The task: Can you put every line of the data below into a JSON list of strings, one string per line, skipping blank lines and leaving out the pictures?

Items from a dataset:
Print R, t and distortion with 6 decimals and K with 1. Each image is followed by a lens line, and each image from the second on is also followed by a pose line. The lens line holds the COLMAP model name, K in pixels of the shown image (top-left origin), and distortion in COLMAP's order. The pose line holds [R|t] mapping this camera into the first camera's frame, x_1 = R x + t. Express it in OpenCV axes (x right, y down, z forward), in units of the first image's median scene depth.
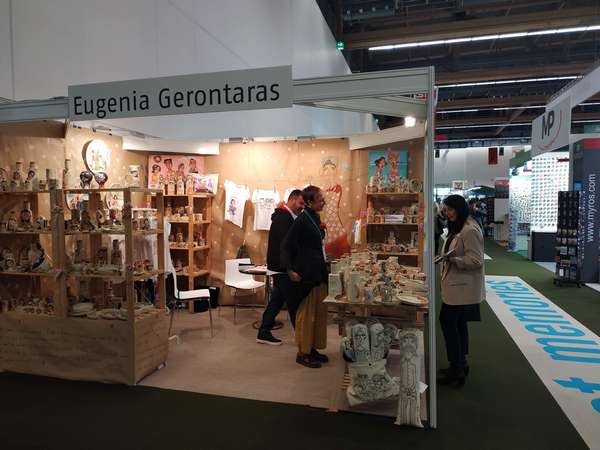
lens RADIAL K [[436.0, 0, 298.8], [0, 436.0, 230.6], [0, 0, 1]] dist [0.040129, -0.041233]
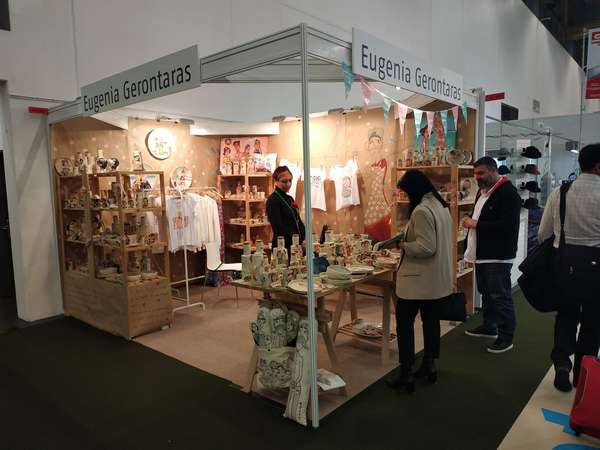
lens RADIAL K [[436.0, 0, 295.6], [0, 436.0, 229.1], [0, 0, 1]] dist [0.040129, -0.041233]
pose [[0.902371, 0.028906, -0.429991, 0.323101], [-0.007169, 0.998617, 0.052087, -0.005102], [0.430901, -0.043919, 0.901330, 0.089974]]
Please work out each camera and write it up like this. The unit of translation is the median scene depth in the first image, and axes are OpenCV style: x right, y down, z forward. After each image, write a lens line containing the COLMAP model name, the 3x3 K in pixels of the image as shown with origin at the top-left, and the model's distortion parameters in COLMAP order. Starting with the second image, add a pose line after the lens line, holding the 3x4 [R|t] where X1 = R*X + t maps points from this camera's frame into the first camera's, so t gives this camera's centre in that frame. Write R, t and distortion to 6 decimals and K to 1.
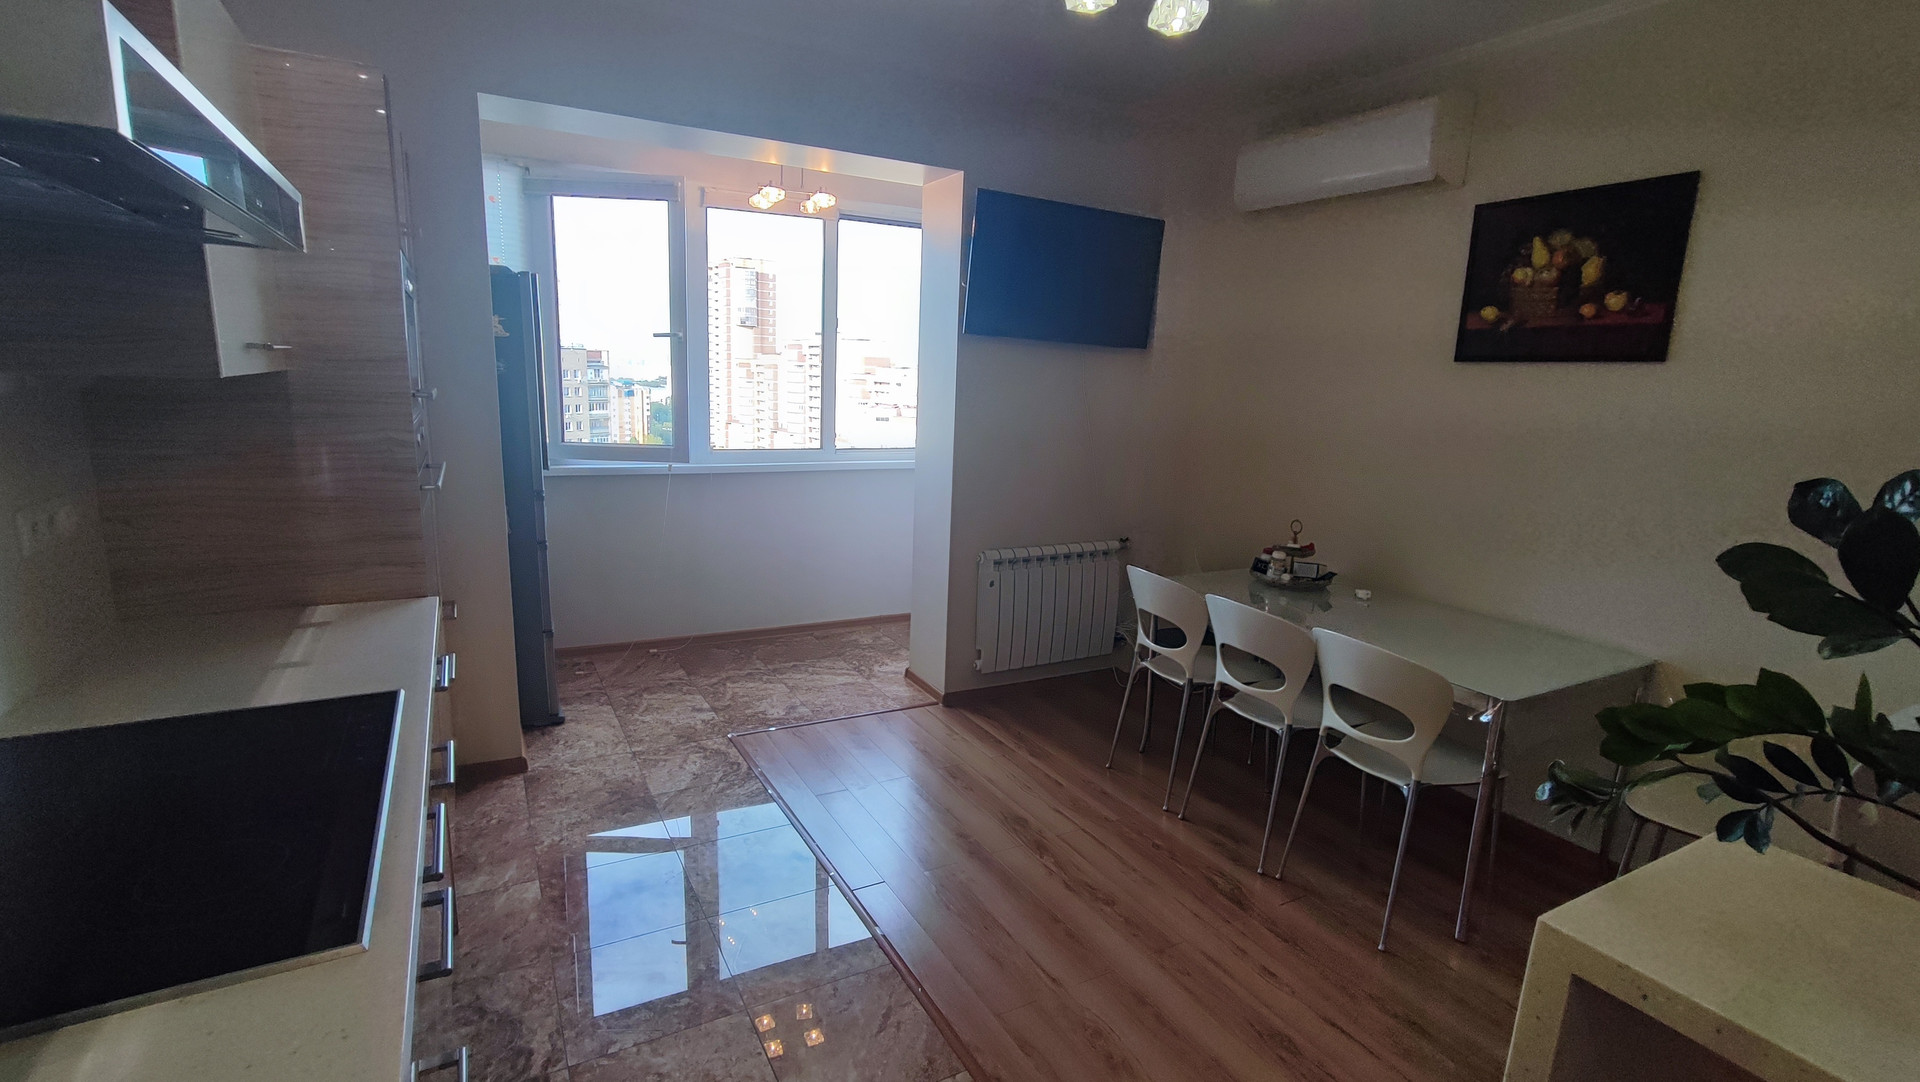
lens RADIAL K [[879.6, 0, 936.2], [0, 879.6, 535.0], [0, 0, 1]] dist [-0.012476, 0.011115]
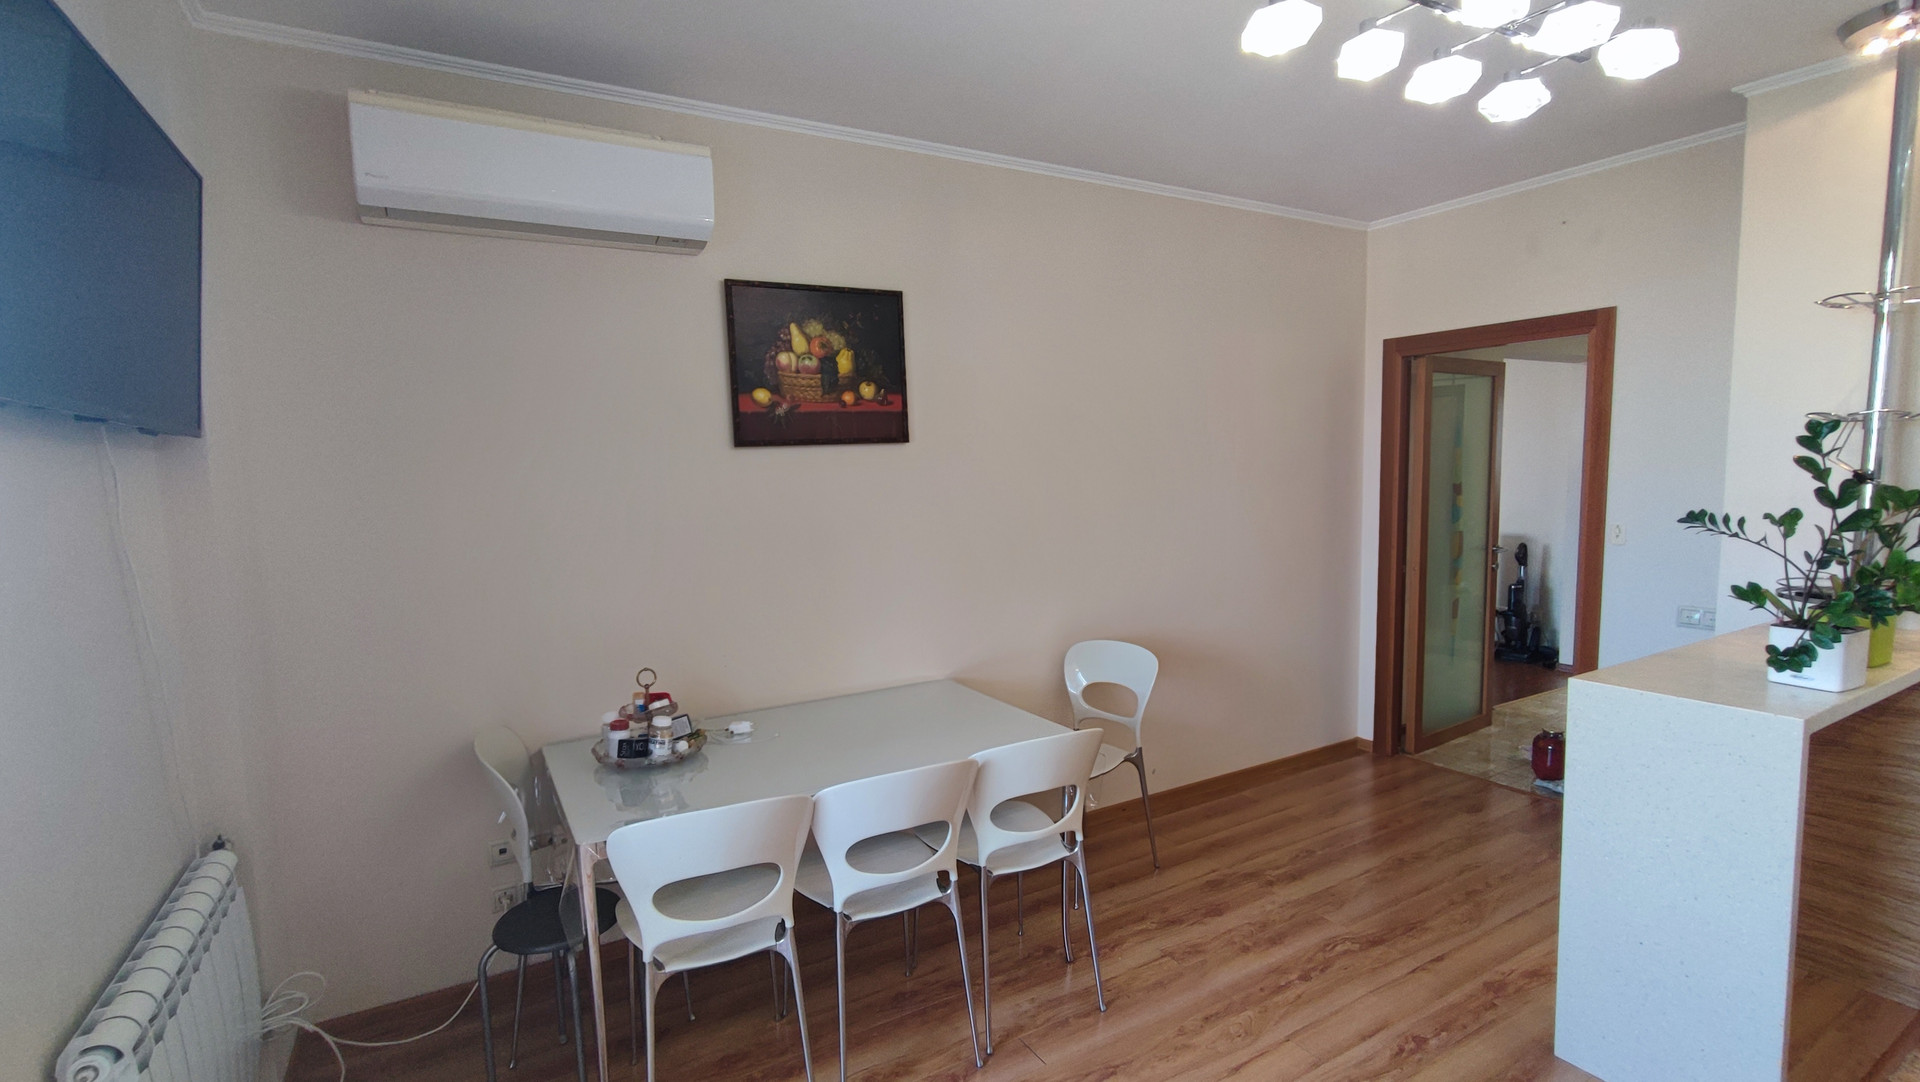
lens RADIAL K [[879.6, 0, 961.1], [0, 879.6, 547.3], [0, 0, 1]] dist [-0.012476, 0.011115]
pose [[-0.039473, -0.128537, 0.990919, -0.358476], [0.210553, 0.968355, 0.133997, -0.186140], [-0.976785, 0.213930, -0.011160, 0.880406]]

Task result:
[
  "Print R, t and distortion with 6 decimals and K with 1. Each image is followed by a lens line, and each image from the second on is also followed by a pose line. The lens line holds the COLMAP model name, K in pixels of the shown image (top-left origin), and distortion in COLMAP's order. The pose line holds [R|t] mapping this camera into the first camera's frame, x_1 = R x + t. Express it in OpenCV axes (x right, y down, z forward), in units of the first image's median scene depth.",
  "lens RADIAL K [[436.0, 0, 298.8], [0, 436.0, 230.6], [0, 0, 1]] dist [0.040129, -0.041233]",
  "lens RADIAL K [[436.0, 0, 295.6], [0, 436.0, 229.1], [0, 0, 1]] dist [0.040129, -0.041233]",
  "pose [[0.902371, 0.028906, -0.429991, 0.323101], [-0.007169, 0.998617, 0.052087, -0.005102], [0.430901, -0.043919, 0.901330, 0.089974]]",
  "Please work out each camera and write it up like this. The unit of translation is the median scene depth in the first image, and axes are OpenCV style: x right, y down, z forward. After each image, write a lens line containing the COLMAP model name, the 3x3 K in pixels of the image as shown with origin at the top-left, and the model's distortion parameters in COLMAP order. Starting with the second image, add a pose line after the lens line, holding the 3x4 [R|t] where X1 = R*X + t maps points from this camera's frame into the first camera's, so t gives this camera's centre in that frame. Write R, t and distortion to 6 decimals and K to 1.",
  "lens RADIAL K [[879.6, 0, 936.2], [0, 879.6, 535.0], [0, 0, 1]] dist [-0.012476, 0.011115]",
  "lens RADIAL K [[879.6, 0, 961.1], [0, 879.6, 547.3], [0, 0, 1]] dist [-0.012476, 0.011115]",
  "pose [[-0.039473, -0.128537, 0.990919, -0.358476], [0.210553, 0.968355, 0.133997, -0.186140], [-0.976785, 0.213930, -0.011160, 0.880406]]"
]